### Exercise brief
Return precisely the opening lines of the listing below, ending with the line that contains "nuestro sitio web".

★ ★ ★ ★ ★

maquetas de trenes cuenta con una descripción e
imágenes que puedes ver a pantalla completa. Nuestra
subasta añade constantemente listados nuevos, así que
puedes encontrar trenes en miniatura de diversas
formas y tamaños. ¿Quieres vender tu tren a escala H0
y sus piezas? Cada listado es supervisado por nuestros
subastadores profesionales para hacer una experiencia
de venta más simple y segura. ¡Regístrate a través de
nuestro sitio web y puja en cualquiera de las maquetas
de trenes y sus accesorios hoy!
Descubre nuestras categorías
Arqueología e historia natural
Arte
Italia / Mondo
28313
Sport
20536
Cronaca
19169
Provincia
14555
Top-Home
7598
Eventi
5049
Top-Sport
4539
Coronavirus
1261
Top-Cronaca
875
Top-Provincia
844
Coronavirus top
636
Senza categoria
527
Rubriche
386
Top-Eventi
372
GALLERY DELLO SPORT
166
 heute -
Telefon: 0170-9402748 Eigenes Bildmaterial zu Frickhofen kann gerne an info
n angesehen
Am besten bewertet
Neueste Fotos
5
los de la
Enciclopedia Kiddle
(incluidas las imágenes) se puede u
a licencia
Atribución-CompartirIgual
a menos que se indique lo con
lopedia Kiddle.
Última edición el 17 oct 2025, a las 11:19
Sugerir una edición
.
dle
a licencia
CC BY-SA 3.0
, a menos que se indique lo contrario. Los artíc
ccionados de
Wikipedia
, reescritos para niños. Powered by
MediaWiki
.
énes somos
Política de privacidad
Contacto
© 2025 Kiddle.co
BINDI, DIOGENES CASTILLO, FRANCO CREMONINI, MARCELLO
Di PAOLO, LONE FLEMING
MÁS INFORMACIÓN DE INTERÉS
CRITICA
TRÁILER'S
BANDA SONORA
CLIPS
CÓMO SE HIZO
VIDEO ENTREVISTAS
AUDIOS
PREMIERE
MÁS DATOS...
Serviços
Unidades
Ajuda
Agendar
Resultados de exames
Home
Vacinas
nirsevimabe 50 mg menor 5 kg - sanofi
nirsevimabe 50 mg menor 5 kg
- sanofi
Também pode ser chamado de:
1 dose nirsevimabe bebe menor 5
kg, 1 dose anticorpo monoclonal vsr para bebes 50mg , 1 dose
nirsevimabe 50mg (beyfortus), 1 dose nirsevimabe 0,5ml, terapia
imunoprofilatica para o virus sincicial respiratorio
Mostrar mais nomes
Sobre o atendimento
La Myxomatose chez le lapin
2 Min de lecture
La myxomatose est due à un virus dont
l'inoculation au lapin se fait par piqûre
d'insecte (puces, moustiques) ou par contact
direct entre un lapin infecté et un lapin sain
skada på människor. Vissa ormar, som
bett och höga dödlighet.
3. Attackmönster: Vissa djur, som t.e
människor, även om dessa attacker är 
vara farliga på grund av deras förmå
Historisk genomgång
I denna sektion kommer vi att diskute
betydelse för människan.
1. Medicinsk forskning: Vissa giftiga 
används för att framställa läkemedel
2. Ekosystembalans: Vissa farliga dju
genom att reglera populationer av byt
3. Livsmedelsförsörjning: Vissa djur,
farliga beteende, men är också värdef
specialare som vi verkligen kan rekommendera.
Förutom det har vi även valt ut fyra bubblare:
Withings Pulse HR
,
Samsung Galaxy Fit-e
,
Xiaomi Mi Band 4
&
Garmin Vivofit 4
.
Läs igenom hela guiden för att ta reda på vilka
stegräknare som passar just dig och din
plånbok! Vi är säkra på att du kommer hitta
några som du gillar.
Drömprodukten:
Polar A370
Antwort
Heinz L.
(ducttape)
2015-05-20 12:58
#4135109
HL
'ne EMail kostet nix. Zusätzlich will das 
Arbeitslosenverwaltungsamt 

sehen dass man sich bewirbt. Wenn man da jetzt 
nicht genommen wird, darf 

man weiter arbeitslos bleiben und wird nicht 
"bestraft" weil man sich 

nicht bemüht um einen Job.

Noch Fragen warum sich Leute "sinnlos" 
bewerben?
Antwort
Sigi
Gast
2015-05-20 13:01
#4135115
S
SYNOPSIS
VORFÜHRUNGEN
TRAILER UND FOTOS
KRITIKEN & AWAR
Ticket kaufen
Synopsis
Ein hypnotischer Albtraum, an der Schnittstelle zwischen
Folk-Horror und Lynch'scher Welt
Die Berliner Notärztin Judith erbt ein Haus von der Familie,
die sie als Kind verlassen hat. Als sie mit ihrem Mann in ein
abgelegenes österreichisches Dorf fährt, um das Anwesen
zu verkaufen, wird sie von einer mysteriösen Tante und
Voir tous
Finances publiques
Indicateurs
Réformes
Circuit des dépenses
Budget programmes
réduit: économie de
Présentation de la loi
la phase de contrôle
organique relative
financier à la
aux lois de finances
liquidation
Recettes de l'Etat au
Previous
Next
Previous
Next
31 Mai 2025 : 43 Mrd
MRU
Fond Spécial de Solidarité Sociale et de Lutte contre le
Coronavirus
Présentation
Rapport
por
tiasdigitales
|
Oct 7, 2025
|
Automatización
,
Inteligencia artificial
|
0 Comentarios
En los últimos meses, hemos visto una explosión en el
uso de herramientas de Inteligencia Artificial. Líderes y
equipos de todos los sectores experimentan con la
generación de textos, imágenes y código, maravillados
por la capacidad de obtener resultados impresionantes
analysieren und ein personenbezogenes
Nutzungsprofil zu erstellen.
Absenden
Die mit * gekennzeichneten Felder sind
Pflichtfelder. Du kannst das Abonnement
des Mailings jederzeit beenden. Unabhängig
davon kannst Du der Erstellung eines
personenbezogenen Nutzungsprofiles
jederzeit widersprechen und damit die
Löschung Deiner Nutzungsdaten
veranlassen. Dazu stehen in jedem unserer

★ ★ ★ ★ ★

### Task solution
maquetas de trenes cuenta con una descripción e
imágenes que puedes ver a pantalla completa. Nuestra
subasta añade constantemente listados nuevos, así que
puedes encontrar trenes en miniatura de diversas
formas y tamaños. ¿Quieres vender tu tren a escala H0
y sus piezas? Cada listado es supervisado por nuestros
subastadores profesionales para hacer una experiencia
de venta más simple y segura. ¡Regístrate a través de
nuestro sitio web y puja en cualquiera de las maquetas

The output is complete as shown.